Step 6: Kwan-sae Rye
This portion of the ceremony was something I’d been joking about for weeks. I was to bow 6 times deeply to the floor while Jae-oo was only going to bow twice. I’m all for fairness and though we should just split it in half, four and four. We’re equal partners after all. Though according to that goose at the beginning I’m probably below Jae-oo in the hierarchy so 6 bows it was.
We were to bow to each other to pay homage to our union as a couple and pledge our respect for each other throughout our lives. I bowed twice, followed by once from the groom, twice more from me, once more from him, and rounded it out with two more from me. I had two attendants helping me so it wasn’t difficult at all and with the multiple layers of Hanbok on no one could see how I was getting up or down. But it was smooth and I got claps after my first go by those apparently surprised by my bowing technique.
Step 7: Hap-geun Rye
The rest of the ceremony was a lot of drinking and eating. With the Seo-cheon-ji Rye we pledged to the gods of heaven and earth that we would fulfill our obligations as husband and wife. We raised our cup of wine to the sky and then poured it out, and then filled it again to pour on the ground and then we put some of the food on the table. We filled up the cups again in the Seo-bae-woo Rye and this time pledged to each other and then drank from the cups.
And finally in Keun-bae Rye a gourd that had been split in two was filled with wine, we exchanged our halves and drank from them. This ritual declared us as becoming one body and one mind. When a gourd is split in half each half has only one other half in the world and these two unite together to form the whole.
Step 8: Seong-hon Rye
And finally we bow to our families and guests to thank them for coming and to declare our marriage.
Post Wedding Ceremony Ceremony
This ends the wedding ceremony though not the whole ceremony as next was paebeck. The paebaek ceremony is only for family members and there are more bows as well as some fun games like a piggy back ride to try. For that, click on the link above to get more information. And now that you’re getting married, you should probably know about the other traditional Korean ceremonies like the dol, or your baby’s first birthday celebration in Korea.
What Is An Appropriate Gift For a Korean Wedding?
Koreans generally don’t give gifts but instead opt to give money. Usually at the entrance to a wedding ceremony, whether it be traditional or modern, there are two tables, one for the bride’s friends and family and one for the groom’s friends and family. At these tables, the envelopes are collected and your name is written into the registry. Once you give your money gift, this is also usually when you receive your “ticket” for the reception. Basically, you’re paying for your seat. All of the money collected here goes to the parents to pay off the wedding.

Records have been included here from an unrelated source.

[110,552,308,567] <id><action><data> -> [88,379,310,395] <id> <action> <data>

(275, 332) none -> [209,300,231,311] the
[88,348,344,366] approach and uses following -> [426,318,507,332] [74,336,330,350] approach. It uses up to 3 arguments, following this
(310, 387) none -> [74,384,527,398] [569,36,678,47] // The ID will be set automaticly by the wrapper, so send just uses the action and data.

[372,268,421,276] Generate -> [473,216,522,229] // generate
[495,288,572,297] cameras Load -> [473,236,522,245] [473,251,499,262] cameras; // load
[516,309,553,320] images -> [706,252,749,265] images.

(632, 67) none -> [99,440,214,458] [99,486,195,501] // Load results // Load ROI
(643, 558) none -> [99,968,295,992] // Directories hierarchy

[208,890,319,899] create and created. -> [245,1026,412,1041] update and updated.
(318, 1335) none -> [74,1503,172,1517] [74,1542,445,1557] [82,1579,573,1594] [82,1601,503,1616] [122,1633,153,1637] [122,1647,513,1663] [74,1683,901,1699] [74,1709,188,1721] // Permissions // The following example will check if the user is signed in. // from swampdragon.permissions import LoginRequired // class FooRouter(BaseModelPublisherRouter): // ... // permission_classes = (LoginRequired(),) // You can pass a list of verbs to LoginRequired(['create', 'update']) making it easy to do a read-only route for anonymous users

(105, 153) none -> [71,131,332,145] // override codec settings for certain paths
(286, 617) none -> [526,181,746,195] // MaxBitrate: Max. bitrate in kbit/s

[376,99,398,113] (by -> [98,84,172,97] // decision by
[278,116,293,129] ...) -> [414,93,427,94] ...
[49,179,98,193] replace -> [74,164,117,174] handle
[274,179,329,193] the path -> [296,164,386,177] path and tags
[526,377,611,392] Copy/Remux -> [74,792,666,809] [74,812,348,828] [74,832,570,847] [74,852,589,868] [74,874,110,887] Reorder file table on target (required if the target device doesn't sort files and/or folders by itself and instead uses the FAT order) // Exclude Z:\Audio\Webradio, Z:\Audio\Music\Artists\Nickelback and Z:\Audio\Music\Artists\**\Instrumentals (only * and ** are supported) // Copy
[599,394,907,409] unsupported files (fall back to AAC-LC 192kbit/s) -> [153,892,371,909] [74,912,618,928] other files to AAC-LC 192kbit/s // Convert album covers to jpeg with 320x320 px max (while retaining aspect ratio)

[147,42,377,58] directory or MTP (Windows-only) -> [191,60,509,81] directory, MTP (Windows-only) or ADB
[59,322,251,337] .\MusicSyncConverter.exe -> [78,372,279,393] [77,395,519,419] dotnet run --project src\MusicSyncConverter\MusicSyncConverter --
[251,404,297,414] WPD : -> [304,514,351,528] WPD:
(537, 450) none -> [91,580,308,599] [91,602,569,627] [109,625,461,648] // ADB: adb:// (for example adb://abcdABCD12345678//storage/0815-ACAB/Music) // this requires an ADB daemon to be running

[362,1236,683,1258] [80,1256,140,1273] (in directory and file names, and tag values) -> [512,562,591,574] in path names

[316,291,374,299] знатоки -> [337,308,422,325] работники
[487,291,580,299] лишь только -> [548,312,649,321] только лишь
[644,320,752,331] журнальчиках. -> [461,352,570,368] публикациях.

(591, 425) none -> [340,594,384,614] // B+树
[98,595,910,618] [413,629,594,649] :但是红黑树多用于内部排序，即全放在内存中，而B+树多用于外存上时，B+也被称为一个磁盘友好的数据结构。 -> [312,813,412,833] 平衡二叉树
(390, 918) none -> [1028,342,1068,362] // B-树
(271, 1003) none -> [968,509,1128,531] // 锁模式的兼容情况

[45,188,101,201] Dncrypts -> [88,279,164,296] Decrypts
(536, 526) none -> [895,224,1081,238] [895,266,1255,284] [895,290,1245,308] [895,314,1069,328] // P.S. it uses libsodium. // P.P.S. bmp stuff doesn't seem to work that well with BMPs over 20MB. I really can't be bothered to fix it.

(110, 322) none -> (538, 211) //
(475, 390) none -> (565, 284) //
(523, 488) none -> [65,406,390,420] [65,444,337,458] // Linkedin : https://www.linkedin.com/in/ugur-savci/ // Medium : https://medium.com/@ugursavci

Money is usually given in odd numbers anywhere between $30 up to $100 depending on how close you are with the person or persons. Koreans invite anyone and everyone to their weddings, or I should say Korean parents invite anyone and everyone so if you’ve only just met someone and are invited, you can give $30 and feel comfortable about that. If you work together and talk every day, $50 might be more suitable and if you’re besties then $100 is lovely. If you’re really close though, you probably won’t give your gift at the table out front though as all close friends know to give gifts directly to the couple if they want the couple to ever see them.
Funnily enough, at my wedding, my western friends came with nice cards as one would expect and handed them in to the registry table. I never saw the cards because my in-laws removed the money and trashed the cards… I only found out later from one of my friends. So, lesson here, if you want your gift to go directly to the couple, give it directly to the couple.